-- start of EXCERPTED TEXT --
As shown in Figure 2, a three-tier, client-server workload was used. This workload was intended to characterize the performance of Java EE servers, with requests including HTTP, HTTPS, and web services. The Oracle WebLogic Server components that were exercised included Enterprise Java Beans (EJB), Servlet, Java Message Service (JMS), and JDBC connected to Oracle RAC–enabled back-end database servers.

f2.png
Figure 2. Diagram of the three-tier client server workload

Workload Goals


Performance goals were focused on achieving high throughput while meeting response-time targets. For example, the 90th percentile of all response times (for both the HTTP and web service requests) was under two seconds. High utilization of system resources was acceptable for this workload. However, applications with stringent latency requirements might require lower average utilization so that peak loads can be handled without a significant drop in response time.

Oracle MiniCluster S7-2 contains two of Oracle's SPARC S7-2 servers, each of which was configured with two 8-core SPARC S7 processors—exposing a total of 128 virtual CPUs (vCPUs). Tunings were geared to leverage this high degree of parallelism in the hardware layer. A single Oracle WebLogic Server instance scaled well for this application; however, certain applications might benefit from using multiple smaller Oracle WebLogic Server instances. Minimizing garbage collection overhead was a primary goal, because this exercise was more focused on performance than on saving memory resources.

Basic Oracle MiniCluster Configuration


The performance of Oracle WebLogic Server on Oracle MiniCluster was very reasonable before any tunings were made that were not application-specific, such as the heap size. No major changes were made to the system that were atypical of standard Oracle WebLogic use cases. In particular, no major Oracle Solaris or network tuning changes were required to support the workload.

One minor operating system tuning made for this particular workload was increasing the number of anonymous TCP ports. This change should be made if TCP connections cannot be established or if there is a shortage of ports.

ipadm set-prop -p smallest_anon_port=<N> tcp

Ports that are automatically disabled when the secure zones are created by the virtual assistant might need to be manually enabled. Additionally, ipfilter was disabled throughout the system to improve performance by running the following command in both the global and non-global zones:

svcadm disable network/ipfilter

Tuning Options in Detail


Performance Tuning of Oracle WebLogic Server


1. Set the thread pool size:

-Dweblogic.threadpool.MinPoolSize=<N>
-Dweblogic.threadpool.MaxPoolSize=<N>

Oracle WebLogic Server uses a single thread pool to service requests, prioritizing requests based both on rules set by the administrator and on runtime metrics. By default, Oracle WebLogic Server 12.2 will dynamically size this pool between 1 and 65,534 threads. Dynamic resizing is based on historic throughput analysis, and can save administrative resources and time dedicated to testing, tuning, and monitoring the system.
-- end of EXCERPTED TEXT --
-- start of GIVEN DATA --
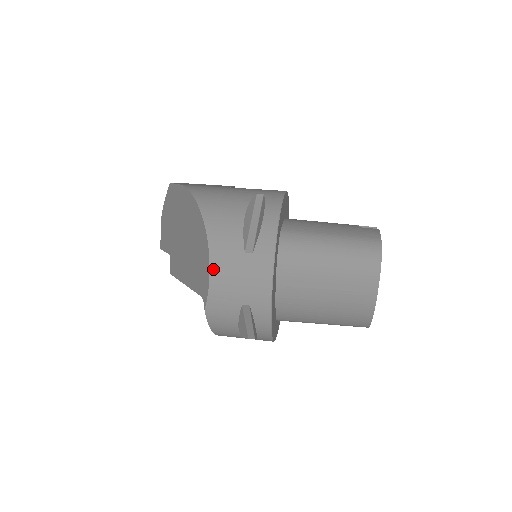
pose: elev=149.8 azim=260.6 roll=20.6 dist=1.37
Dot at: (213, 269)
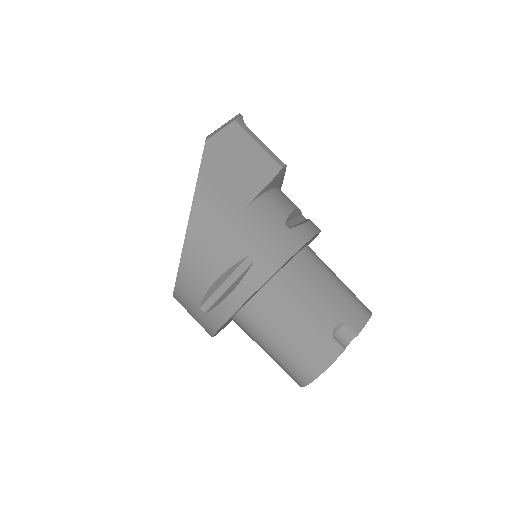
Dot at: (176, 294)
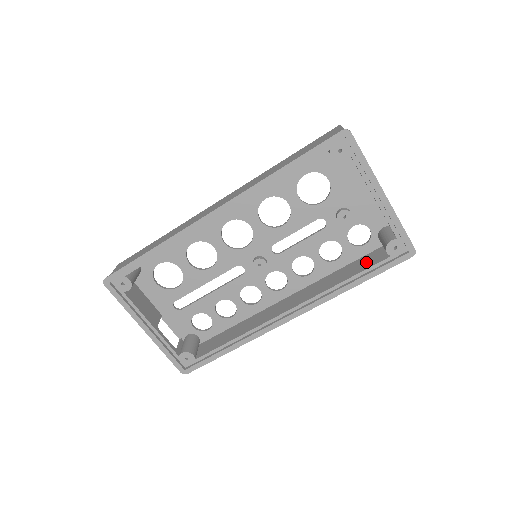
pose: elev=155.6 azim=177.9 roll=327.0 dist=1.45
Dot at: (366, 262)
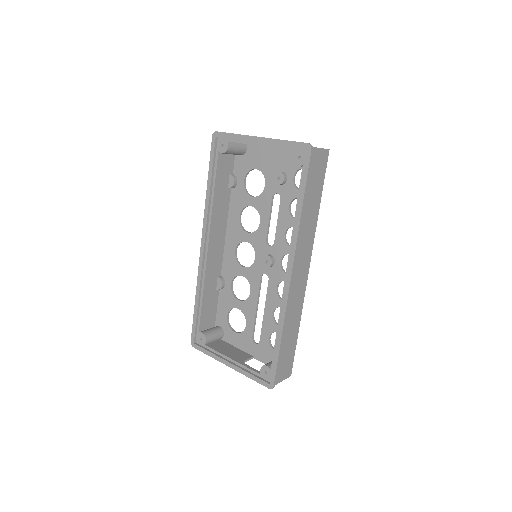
-- end of GIVEN DATA --
WHAT TO WORK ON –
**1)** According to the WebLogic tuning excerpt, what range of thread counts does Oracle WebLogic Server 12.2 use by default when it dynamically sizes its thread pool?
**2)** Duplicate every line of the matched-point listing exactly, leaving out the pictures.

WORKED ANSWERS –
**1)** Between 1 and 65,534 threads.

**2)**
pose: elev=149.8 azim=260.6 roll=20.6 dist=1.37
Dot at: (213, 269)
Dot at: (176, 294)
pose: elev=155.6 azim=177.9 roll=327.0 dist=1.45
Dot at: (366, 262)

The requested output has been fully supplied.